Dans cette hypothèse, le fraudeur fait imprimer des fausses lettres de crédit,
soit au nom de banques qui n’existent pas soit en contrefaisant des formulaires
de banques qui existent bel et bien.
C’est l’exportateur qui sera la victime de cette technique frauduleuse.
Hormis ces cas extrêmes, il y a une autre technique de fraude dont la victime
est l’importateur. Cette fois, le crédit documentaire sera vrai, mais la fraude
portera sur un ou plusieurs documents présentés par l’exportateur pour
obtenir le paiement, qui sont faux ou qui contiennent des énonciations
mensongères.
Ainsi A l’instar du droit pénal, il est traditionnel de distinguer deux types de
fraude dans les documents, la fraude matérielle. et la fraude intellectuelle .
D’ailleurs, certaines fraudes peuvent cumuler les deux qualificatifs.

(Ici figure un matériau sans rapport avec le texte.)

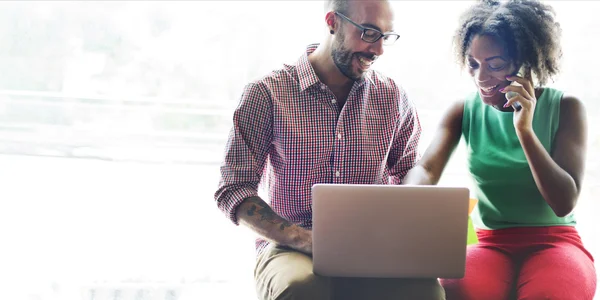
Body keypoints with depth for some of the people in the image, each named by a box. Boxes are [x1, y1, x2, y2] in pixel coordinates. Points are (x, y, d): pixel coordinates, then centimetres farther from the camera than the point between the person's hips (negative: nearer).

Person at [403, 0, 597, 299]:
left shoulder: (565, 107, -3)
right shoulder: (464, 111, 3)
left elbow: (564, 203, -9)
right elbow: (426, 170, -11)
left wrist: (525, 129, -19)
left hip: (554, 243, -1)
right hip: (491, 245, 1)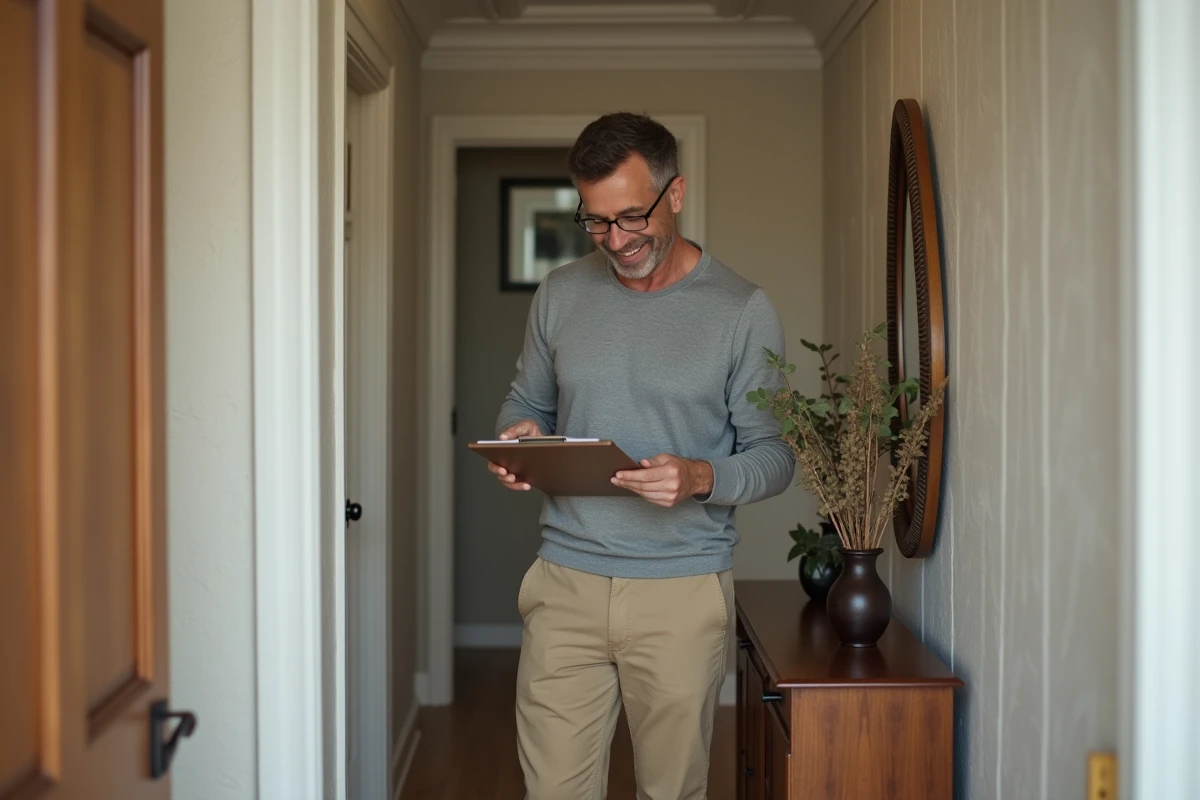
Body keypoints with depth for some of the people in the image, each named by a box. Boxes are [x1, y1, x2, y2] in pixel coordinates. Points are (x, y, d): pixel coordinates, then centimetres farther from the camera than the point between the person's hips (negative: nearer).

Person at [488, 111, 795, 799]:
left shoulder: (742, 310, -3)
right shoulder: (560, 295, 7)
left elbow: (774, 454, -1)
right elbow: (527, 401, 18)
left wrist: (701, 478, -22)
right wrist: (518, 434, -6)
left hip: (683, 591, -2)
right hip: (566, 583, 2)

Fraude matérielle : se traduit principalement par la contrefaçon d’un
document existant ou la création d’un document nouveau. Il aboutit à la
falsification d’un document qui n’est pas un document « authentique », à titre
d’exemple de la fraude matérielle aux faux certificats d’origine ou à la
contrefaçon des certificats d’inspection. On rencontre aussi de fausses polices
ou de faux certificats d’assurance. Mais c’est en matière de documents de
transport que ladite fraude trouve son terrain d’élection. Les contrefaçons de
lettres de voiture ferroviaires, de lettres de voiture routières41 ou de lettres de
transport aérien ou notamment les connaissements qui n’émaneraient pas de
transporteurs ou de transitaires sont les cas de fraude matérielle les plus
envisageables. Avec les connaissements, on pénètre dans le vaste et complexe
domaine de la fraude maritime. Pendant les années 80, déjà, la fraude
maritime constituait une véritable industrie, représentant une perte annuelle
mondiale de plusieurs de millions de dollars. En effet, en 1983, M. TINAYRE
dénonçait dans son rapport, présenté devant l’Association Française du Droit
Maritime, des cas de fraude matérielle tant à l’embarquement par le biais de
connaissements falsifiés attestant une marchandise réellement inexistante
qu’au débarquement à l’aide de faux documents (faux connaissements et
fausses factures) aboutissant à la livraison de la marchandise à un tiers et non
au vrai acheteur. Plus récemment, les Services pour la Prévention des Délits
(SPD) de la Chambre de Commerce International ont recommandé aux banques
d’être particulièrement vigilantes quant à la vérification de l’authenticité des
connaissements présentés. Le Directeur des SPD a ainsi donné une liste de
mentions que le connaissement doit comporter et dont le défaut devrait
soupçonner les banques d’une fraude éventuelle
Le faux intellectuel : le faux intellectuel implique une altération de sa
substance. Le document auquel ladite fraude s’applique émane bien de son
auteur et est irréprochable dans son apparence matérielle. Or, malgré son
apparence de conformité, il contient toutefois des énoncés contraires à la
vérité. « il dénature la pensée qu’il est destiné à exprimer»46. D’où son défaut
de sincérité. La jurisprudence française a déjà admis depuis longtemps ce type
de fraude. Tel était le cas dans l’affaire SOCIETE ANONYME STANDING
MEUBLES contre CREDIT DU NORD.
En l’espèce, la quantité de la marchandise embarquée ne correspondait pas à
ce qui était mentionné dans les documents remis par le vendeur, puisque ce
dernier n’avait pas livré et effectivement embarqué la totalité des
marchandises.
Par ailleurs la fraude documentaire n’est pas tributaire de sa typologie. Quelle
que soit la variante employée, la fraude tend toujours à cacher la violation du
crédit encore faut-il que l’intention frauduleuse soit présente.